DCeased

D epuis longtemps, Darkseid caresse le rêve d’envahir la Terre. Que voulez-vous, c’est un méchant et c’est dans sa nature. La Ligue de Justice a néanmoins toujours su sauver la mise. Cette fois le vilain prend cependant les grands moyens : il infecte internet avec un virus transformant les gens en zombies (une critique peu subtile, mais pas vraiment méchante). Tous apparaissent égaux devant le mal, à cette différence que les superhéros deviennent des superzombies. Le salut de l’humanité ne repose plus seulement sur l’habituel trio de démiurges ; une poignée d’antihéros, notamment Poison Ivy, Harley Quinn et Lex Luthor, mettent d’ailleurs leurs savoirs et pouvoirs au service de la collectivité.

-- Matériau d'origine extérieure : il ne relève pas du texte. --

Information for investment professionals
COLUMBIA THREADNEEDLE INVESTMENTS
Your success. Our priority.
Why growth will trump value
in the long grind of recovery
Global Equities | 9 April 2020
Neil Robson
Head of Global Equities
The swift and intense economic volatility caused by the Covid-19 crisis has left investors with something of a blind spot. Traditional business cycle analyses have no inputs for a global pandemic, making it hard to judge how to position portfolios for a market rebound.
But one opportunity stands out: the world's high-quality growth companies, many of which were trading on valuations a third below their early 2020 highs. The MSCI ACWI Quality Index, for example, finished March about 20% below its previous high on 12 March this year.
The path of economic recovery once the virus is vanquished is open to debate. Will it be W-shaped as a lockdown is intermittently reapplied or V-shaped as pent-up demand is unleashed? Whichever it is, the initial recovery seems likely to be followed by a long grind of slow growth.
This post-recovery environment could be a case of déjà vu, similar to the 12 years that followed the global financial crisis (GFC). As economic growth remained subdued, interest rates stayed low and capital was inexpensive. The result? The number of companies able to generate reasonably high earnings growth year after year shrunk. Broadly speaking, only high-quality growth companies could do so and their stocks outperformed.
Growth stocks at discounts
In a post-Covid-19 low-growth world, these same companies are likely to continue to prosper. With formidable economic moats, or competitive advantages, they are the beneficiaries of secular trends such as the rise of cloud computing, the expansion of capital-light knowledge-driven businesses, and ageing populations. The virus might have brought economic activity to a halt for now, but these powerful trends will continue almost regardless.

Hybrider virus biologiques et informatiques, il suffisait d’y penser. Dans DCeased, Tom Taylor convoque tous les paladins de DC et les invite à participer à une mini-série irrévérencieuse dans laquelle personne n’est épargné, même les plus respectés sont sacrifiés et métamorphosés en bêtes sanguinaires prêtes à dévorer leur prochain. Cette anecdote constituant une parenthèse, l’auteur a carte blanche pour développer un feuilleton en marge de la trame classique de l’éditeur de comics. Mené tambour battant, le projet n’a besoin que de six chapitres pour se conclure sur une triste note, toutefois teintée d’un brin d’espoir. Le résultat est étonnant et rafraîchissant ; l’épisode ne se prend pas au sérieux et provoque fréquemment le sourire. L’histoire présente aussi ses moments touchants, par exemple la mort du père ou les adieux d’un surhomme venant tout juste d’être contaminé.

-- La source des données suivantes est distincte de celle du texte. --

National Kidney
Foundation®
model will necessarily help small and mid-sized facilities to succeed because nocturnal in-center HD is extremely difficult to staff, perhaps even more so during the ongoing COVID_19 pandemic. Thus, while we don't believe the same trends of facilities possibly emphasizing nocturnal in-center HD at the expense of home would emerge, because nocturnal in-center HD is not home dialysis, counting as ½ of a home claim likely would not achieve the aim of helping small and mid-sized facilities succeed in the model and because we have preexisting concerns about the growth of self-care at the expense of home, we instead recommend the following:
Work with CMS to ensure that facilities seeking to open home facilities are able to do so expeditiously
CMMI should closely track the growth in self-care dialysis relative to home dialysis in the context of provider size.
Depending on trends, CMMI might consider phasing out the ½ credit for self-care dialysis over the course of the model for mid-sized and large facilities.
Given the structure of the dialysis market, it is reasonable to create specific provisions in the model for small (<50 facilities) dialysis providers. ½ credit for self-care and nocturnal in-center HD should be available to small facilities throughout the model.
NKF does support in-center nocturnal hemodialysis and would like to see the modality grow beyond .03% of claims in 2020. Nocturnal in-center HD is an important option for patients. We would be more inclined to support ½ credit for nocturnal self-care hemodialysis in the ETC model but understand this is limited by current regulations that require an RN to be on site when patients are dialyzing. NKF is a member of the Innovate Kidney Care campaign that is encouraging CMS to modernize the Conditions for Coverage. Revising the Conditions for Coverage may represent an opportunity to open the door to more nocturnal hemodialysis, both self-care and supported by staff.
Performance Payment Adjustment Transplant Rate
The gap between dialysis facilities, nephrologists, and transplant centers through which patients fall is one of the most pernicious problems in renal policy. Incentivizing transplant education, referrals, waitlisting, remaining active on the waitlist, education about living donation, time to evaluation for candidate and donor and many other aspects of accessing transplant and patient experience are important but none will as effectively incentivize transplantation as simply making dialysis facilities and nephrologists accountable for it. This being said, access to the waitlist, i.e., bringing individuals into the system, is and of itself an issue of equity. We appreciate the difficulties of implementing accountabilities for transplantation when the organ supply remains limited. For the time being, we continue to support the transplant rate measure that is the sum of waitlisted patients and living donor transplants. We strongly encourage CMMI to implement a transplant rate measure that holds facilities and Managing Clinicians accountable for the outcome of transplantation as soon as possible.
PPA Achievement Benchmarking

Alors que la nouvelle est complètement déjantée, la composition demeure relativement conventionnelle : les cases sont généralement alignées et séparées par de larges gouttières fluidifiant la lecture. Cela dit, les guerriers ont souvent tendance à sortir de leurs vignettes, renforçant ainsi l’impression qu’ils tentent (habituellement en vain) de dominer la situation. Le dessin, principalement réalisé par Trevor Hairsine, se révèle efficace ; le désarroi des héros est tangible, les morts-vivants effraient et les scènes de combat et de destruction sont convaincantes.

Un récit décalé à la portée du lecteur qui n’est pas nécessairement familier avec l’univers des Batman, Superman et autres Wonder Woman. Le nombre de personnages qui, pour plusieurs, se contentent d’une courte présence, est tout de même parfois déroutant.